Profitieren auch die Hotels und Restaurants?

Eine Überschwemmung der Stadt wird es sicher nicht geben. Schliesslich sind wir ja so zentral gelegen, dass man quasi im Laufdress mit dem Zug anreisen kann. Ich habe mich aber bei Stefan Ulrich, dem Chef von Tourismus Olten, erkundigt. Laut ihm gibt es tatsächlich ein paar Läufer, die frühzeitig anreisen. Das sind wohl vor allem die, die länger laufen wollen und sich intensiv vorbereiten. Es wird also schon zusätzliche Hotel-Übernachtungen geben. Und es wird sicher auch viele Leute geben, die nach dem Lauf noch ein bisschen in Olten bleiben und irgendwo einkehren.

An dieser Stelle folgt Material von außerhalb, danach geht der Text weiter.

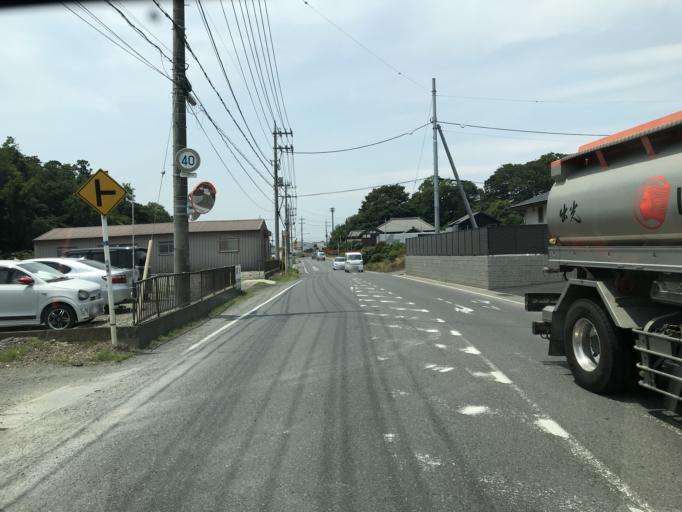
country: JP
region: Ibaraki
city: Iwai
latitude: 36.0325
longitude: 139.8357
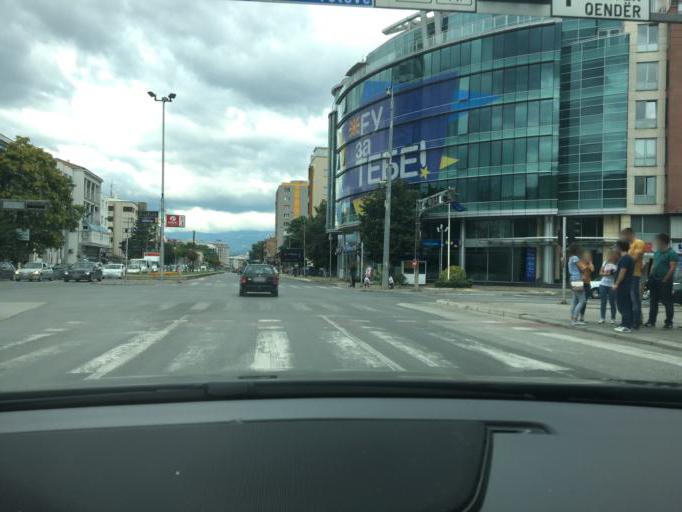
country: MK
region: Karpos
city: Skopje
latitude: 41.9930
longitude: 21.4244
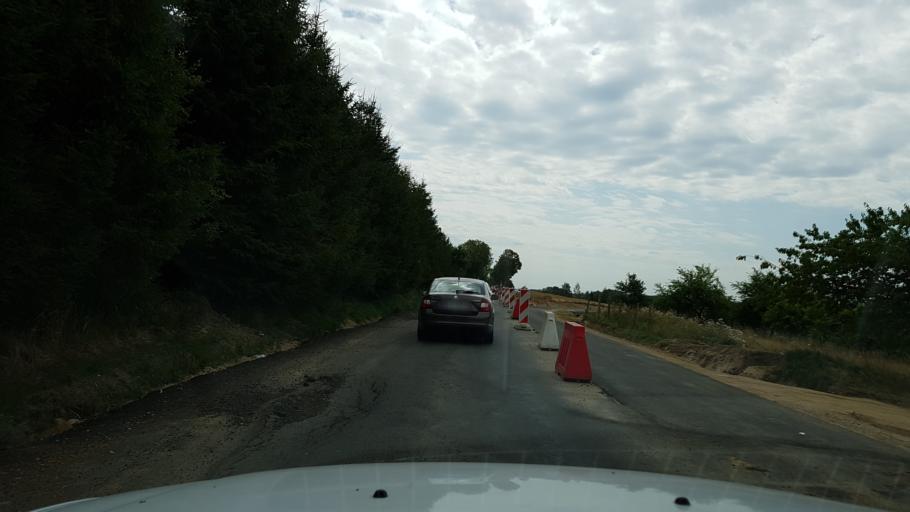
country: PL
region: West Pomeranian Voivodeship
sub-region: Powiat koszalinski
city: Mielno
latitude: 54.2013
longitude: 16.0119
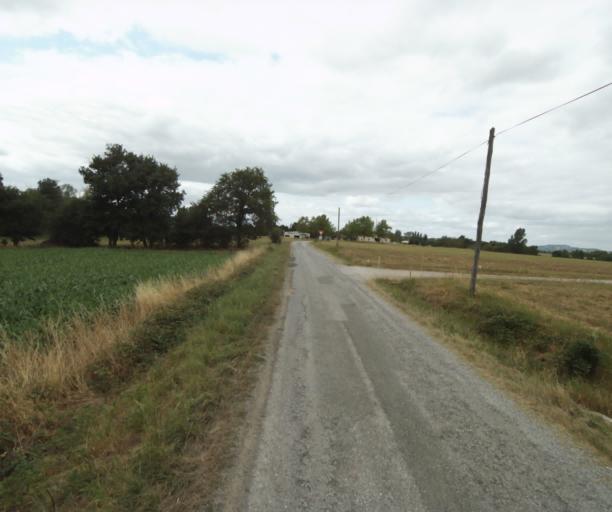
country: FR
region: Midi-Pyrenees
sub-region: Departement de la Haute-Garonne
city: Revel
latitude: 43.4833
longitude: 2.0292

Sind Sie selber auch sportlich?

Ich jogge gerne, bin ein regelmässiger Läufer. Für mich ist dies der perfekte Ausgleich zum Alltag. Sich zu bewegen, tut einfach gut. Bei der ersten Austragung vor zwei Jahren lief ich selber mit, letztes Jahr habe ich meine Frau geschickt, die es sehr gut gemacht hat (lacht). Ob ich am 8. Mai an den Start gehen kann, ist noch nicht ganz sicher und hängt von meiner Bandscheibe ab. Doch dabei sein werde ich auf jeden Fall. Entweder als Läufer oder ich feuere die Teilnehmer halt vom Strassenrand aus an.